As I found my way onto Market to hail a cab, I allow myself a small moment of pride.  Not for stopping the creature but for not becoming something else in the process.  I have stared down many dark things in my days and what they brought out in me time and again is something I truly fear more than anything else in the world.  But not today.  Today I remained me.  I know so... because I hadn’t taken the creature apart limb from limb, segment from segment, with an ax.

And smiled the whole time.

 

 

 

 

Jonathan Adams will return

for another tale from Philly-Punk.

In the meantime, turn the page

and enjoy an exciting excerpt from

The Fire Inside: Sidekicks Book 1

 

 

 

 

 

 

 

Ten Years Ago...

 

Osprey ran out of the stairwell door first.  He was a handsome young man (just a few months into nineteen), lean and tall.  He wore his jet-black hair short and a domino mask framed chocolate brown eyes that darted around the room, marking the three men.  All were in crimson leather jackets – the signature of one of The Rook’s badasses.  One drew a pistol, another a knife, while a third swung a nasty-looking machine gun.  The black leather cape fastened to Osprey’s grey tunic flapped behind him as he leapt and tucked into a roll, gunfire filling the small kitchen with a deafening
clap-clap-clap
.  Windows exploded, tile chunks flew, and pieces of white dinner plates rained down like hail as he rolled across the faded linoleum floor.  Without hesitation, he leapt onto his feet and catapulted himself for the shooter.

Behind him, Osprey’s best friend, Sparks, stormed out of the stairwell, the stomping of his rubber boots being the only sound of his arrival.  He was a blur of dark blue (his fire resistant body suit) and red (his hair) as he slammed into the thug with the knife, his powerful body a locomotive bearing down on the strung-out henchman.
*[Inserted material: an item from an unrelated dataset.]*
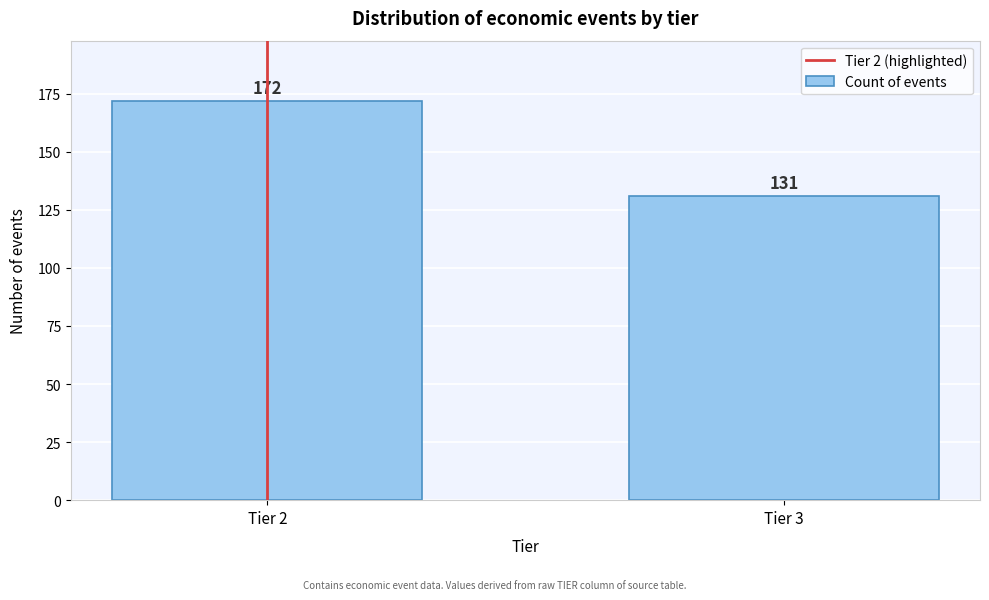

Reading left to right, transcribe all the data shown in this chart.

Tier 2=172	Tier 3=131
Osprey heard bones crunch and metal clang to the ground as he dropped the machine-gunner with a quick roundhouse then jerked to the right, cartwheeling across the decaying dirty blue linoleum as the third thug unloaded his pistol.  The kitchen pulsated with light as the henchman fired on Osprey and–

WHAM!
  The thug got clocked aside the head, turning slightly to see flaming eyes before a follow-up punch sent him pitching into darkness.
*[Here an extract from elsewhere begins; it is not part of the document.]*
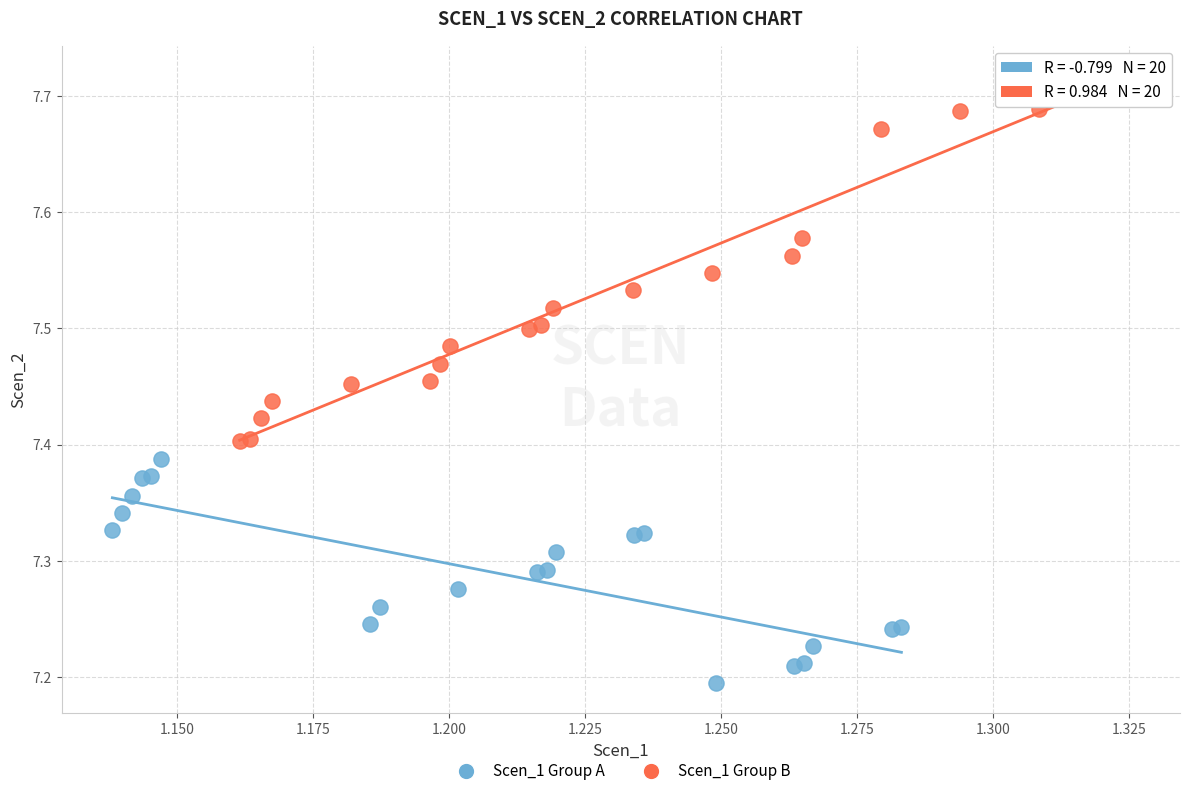

What are all the series names shown in the legend?

Scen_1 Group A, Scen_1 Group B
Osprey bolted after Sparks, his friend already flying through the living room and foyer.  They’d woken up, tied to chairs, in this deserted house.  Osprey had no idea how they’d gotten here or where here was but he was going to find out.

Sparks threw open the door and they ran out of a run-down rowhouse on a street that didn’t look much better.  Osprey spied a few parked cars.
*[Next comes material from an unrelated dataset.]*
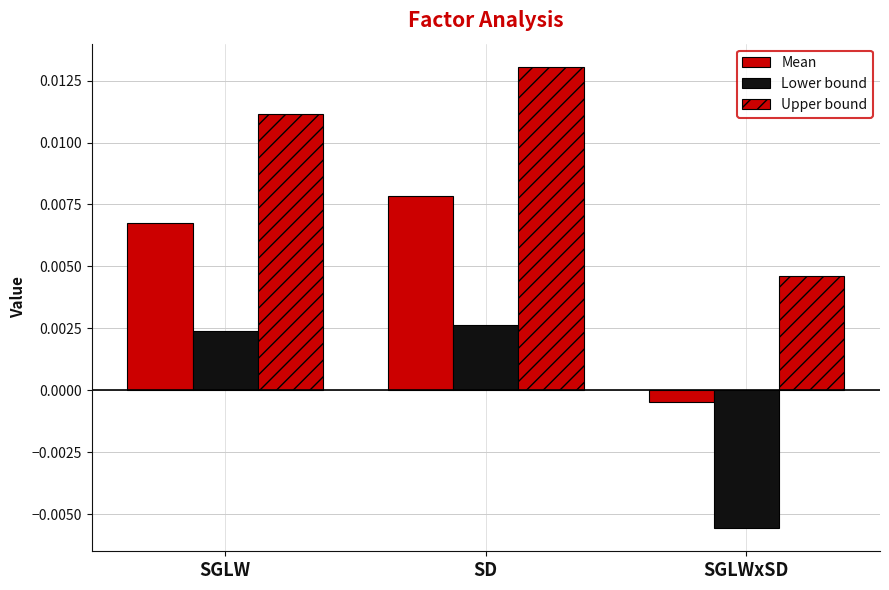

How many data points in Lower bound are above 0?

2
They needed to get uptown fast!

 

* * *

 

 

Minutes later, they were shooting uptown on a main thoroughfare.  Osprey was in the passenger seat gripping the 'oh-shit' handle while Sparks drove the car, pushing it as fast as it could go.  Feeling Osprey glancing at him, Sparks turned his way.  Osprey said nothing but they’d been best friends long enough that a glance was sometimes as loud as a scream.  “What?”  Sparks asked.

BOOM!
  Straight ahead, thunder shook the air and the sky flashed an intense orange for a second.

“Nothing.  Just keep driving.”

“You’re sighing over there like my mother.”

“You never knew your mother.”

“I imagine she was sigher," Sparks snipped.  "All the women I’ve ever met have been!”

“It’s just...  could you have stolen a slower car?”